**Material for this task**
----------------
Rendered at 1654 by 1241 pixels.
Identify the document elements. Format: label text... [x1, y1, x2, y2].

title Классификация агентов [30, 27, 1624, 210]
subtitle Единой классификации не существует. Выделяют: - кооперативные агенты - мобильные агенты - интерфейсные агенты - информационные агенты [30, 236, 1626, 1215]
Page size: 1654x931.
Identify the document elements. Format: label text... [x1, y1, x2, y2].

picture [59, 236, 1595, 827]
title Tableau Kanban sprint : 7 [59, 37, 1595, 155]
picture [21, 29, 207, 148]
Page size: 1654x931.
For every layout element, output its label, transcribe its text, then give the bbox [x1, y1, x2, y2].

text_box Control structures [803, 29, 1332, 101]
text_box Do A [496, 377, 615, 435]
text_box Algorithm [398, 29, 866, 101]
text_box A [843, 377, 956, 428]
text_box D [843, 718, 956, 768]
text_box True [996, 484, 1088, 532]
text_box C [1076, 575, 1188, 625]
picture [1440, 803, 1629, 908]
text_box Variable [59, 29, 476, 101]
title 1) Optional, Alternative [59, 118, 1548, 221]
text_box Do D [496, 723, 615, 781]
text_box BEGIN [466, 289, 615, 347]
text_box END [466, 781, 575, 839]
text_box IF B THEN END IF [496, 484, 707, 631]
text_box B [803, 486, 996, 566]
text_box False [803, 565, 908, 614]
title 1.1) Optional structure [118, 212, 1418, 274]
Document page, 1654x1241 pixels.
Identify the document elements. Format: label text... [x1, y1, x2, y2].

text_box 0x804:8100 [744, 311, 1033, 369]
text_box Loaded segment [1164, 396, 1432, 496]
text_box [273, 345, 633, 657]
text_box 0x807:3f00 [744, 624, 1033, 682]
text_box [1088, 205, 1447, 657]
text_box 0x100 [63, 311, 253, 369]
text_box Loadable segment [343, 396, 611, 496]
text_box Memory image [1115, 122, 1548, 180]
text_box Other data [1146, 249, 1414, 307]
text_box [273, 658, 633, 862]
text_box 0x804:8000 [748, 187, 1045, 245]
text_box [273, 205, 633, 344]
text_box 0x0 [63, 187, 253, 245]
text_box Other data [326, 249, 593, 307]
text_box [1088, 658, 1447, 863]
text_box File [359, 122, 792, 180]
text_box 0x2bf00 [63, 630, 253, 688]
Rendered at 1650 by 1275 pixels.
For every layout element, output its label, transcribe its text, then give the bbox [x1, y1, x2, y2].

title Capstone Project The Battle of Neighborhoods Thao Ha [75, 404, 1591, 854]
----------------
**What is needed**
Take the rows from the line that has "Rendered at 1650 by 1275 pixels." through the end of the rows and rewrite them as a two-column CSV with the headers instruction and answer. Give one line for each row, put each field in double quotes, and turn line breaks into spaces.

**Reply to the exercise**
instruction,answer
"Rendered at 1650 by 1275 pixels. For every layout element, output its label, transcribe its text, then give the bbox [x1, y1, x2, y2].","title Capstone Project The Battle of Neighborhoods Thao Ha [75, 404, 1591, 854]"